Exercise directions: Take the line that contains "Trajet simple: 2.5 euros (sept 2024)." and each line after it to the end of the material below, and return them exactly, minus the pictures.

Dataset content:
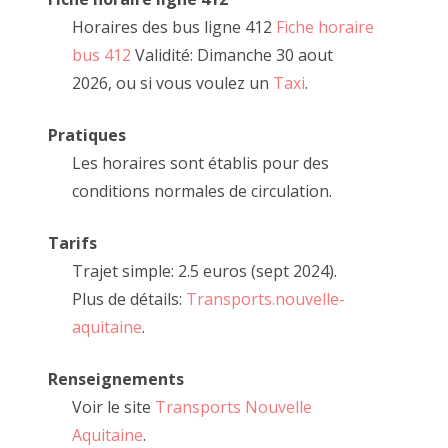
Horaires des bus ligne 412
Fiche horaire
bus 412
Validité: Dimanche 30 aout
2026, ou si vous voulez un
Taxi
.
Pratiques
Les horaires sont établis pour des
conditions normales de circulation.
Tarifs
Trajet simple: 2.5 euros (sept 2024).
Plus de détails:
Transports.nouvelle-
aquitaine
.
Renseignements
Voir le site
Transports Nouvelle
Aquitaine
.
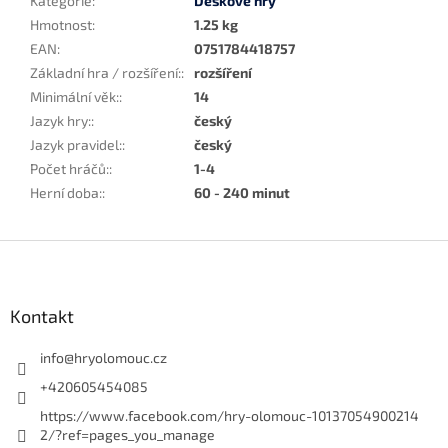
Kategorie
:
Deskové hry
Hmotnost
:
1.25 kg
EAN
:
0751784418757
Základní hra / rozšíření:
:
rozšíření
Minimální věk:
:
14
Jazyk hry:
:
český
Jazyk pravidel:
:
český
Počet hráčů:
:
1-4
Herní doba:
:
60 - 240 minut
Z
á
p
a
Kontakt
t
í
info
@
hryolomouc.cz
+420605454085
https://www.facebook.com/hry-olomouc-10137054900214
2/?ref=pages_you_manage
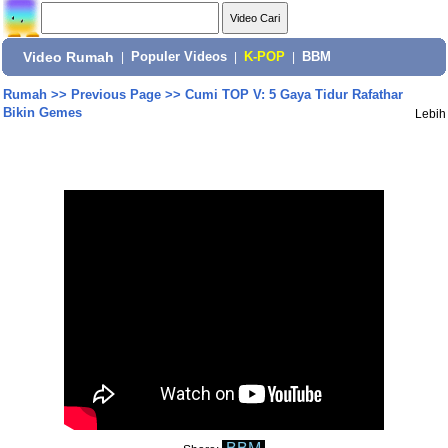
Video Rumah
|
Populer Videos
|
K-POP
|
BBM
Rumah
>>
Previous Page
>>
Cumi TOP V: 5 Gaya Tidur Rafathar
Bikin Gemes
Lebih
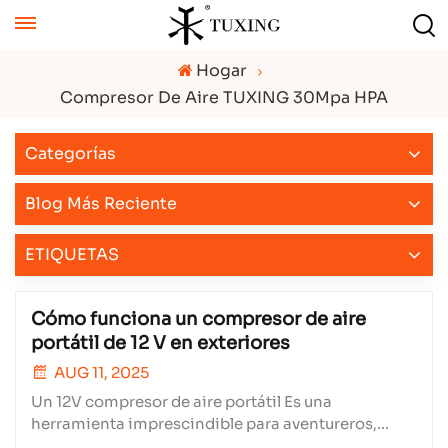
Hogar
Compresor De Aire TUXING 30Mpa HPA
Categorías
Blog Más Reciente
ETIQUETAS
Cómo funciona un compresor de aire
portátil de 12 V en exteriores
AUG 11, 2025
Un 12V compresor de aire portátil Es una
herramienta imprescindible para aventureros,
conductores y entusiastas de las actividades al aire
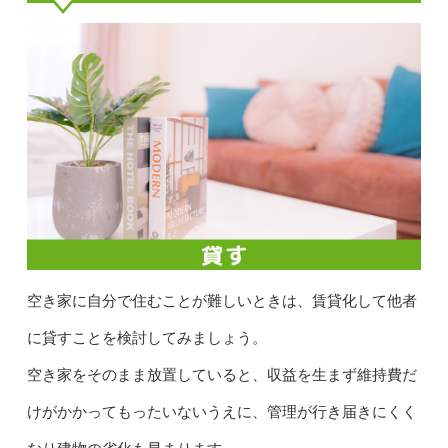
空き家に自分で住むことが難しいときは、賃貸化して他者
に貸すことを検討してみましょう。
空き家をそのまま放置していると、収益を生まず維持費だ
けがかかってもったいないうえに、管理が行き届きにくく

Output for this task:
Trajet simple: 2.5 euros (sept 2024).
Plus de détails:
Transports.nouvelle-
aquitaine
.
Renseignements
Voir le site
Transports Nouvelle
Aquitaine
.
Kategorie
:
Deskové hry
Hmotnost
:
1.25 kg
EAN
:
0751784418757
Základní hra / rozšíření:
:
rozšíření
Minimální věk:
:
14
Jazyk hry:
:
český
Jazyk pravidel:
:
český
Počet hráčů:
:
1-4
Herní doba:
:
60 - 240 minut
Z
á
p
a
Kontakt
t
í
info
@
hryolomouc.cz
+420605454085
https://www.facebook.com/hry-olomouc-10137054900214
2/?ref=pages_you_manage
Video Rumah
|
Populer Videos
|
K-POP
|
BBM
Rumah
>>
Previous Page
>>
Cumi TOP V: 5 Gaya Tidur Rafathar
Bikin Gemes
Lebih
Hogar
Compresor De Aire TUXING 30Mpa HPA
Categorías
Blog Más Reciente
ETIQUETAS
Cómo funciona un compresor de aire
portátil de 12 V en exteriores
AUG 11, 2025
Un 12V compresor de aire portátil Es una
herramienta imprescindible para aventureros,
conductores y entusiastas de las actividades al aire
空き家に自分で住むことが難しいときは、賃貸化して他者
に貸すことを検討してみましょう。
空き家をそのまま放置していると、収益を生まず維持費だ
けがかかってもったいないうえに、管理が行き届きにくく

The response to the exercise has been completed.